The future of the metrics layer done right

I think encapsulating both the semantic and query generation layers is the real deal - and finally possible. That’s what gets me so excited about the future. 

We like what dbt is doing here. Starting in dbt v1.0, you can define some types of metrics in your models alongside the rest of your existing transformations. Later this year, we may have an integration where ThoughtSpot can read metric definitions from dbt and integrate that into our modeling layer which will be a win for our joint customers. But this integration does not describe what I am talking about in this post. A rich, independent metrics layer that can encapsulate both logical modeling and query generation, with an open standard for consumption layer is yet to be designed and built. 

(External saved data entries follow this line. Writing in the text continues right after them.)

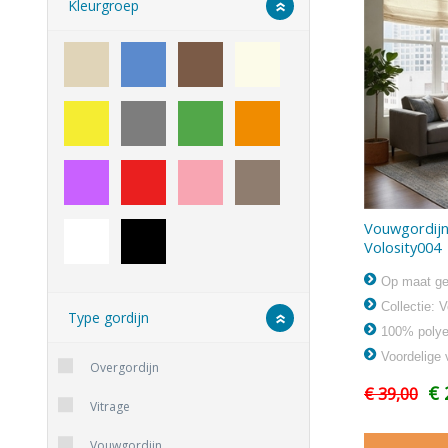
Kleurgroep
Vouwgordijn
Volosity004
Op maat ge
Collectie: V
Type gordijn
100% polyes
Voordelige 
Overgordijn
€ 
€ 39,00
Vitrage
Vouwgordijn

If you are excited about this too, I’d love to hear from you! In fact, if you want to collaborate on an open language for defining a semantic layer and a query language that can capture query intent while decoupling the information already defined in the semantic layer, I would love to buy you coffee. Or at the very least have a stimulating conversation!

If we as an industry are going to refactor this stack, let’s do it right. We don’t get too many shots at asking everyone to keep changing how the stack works.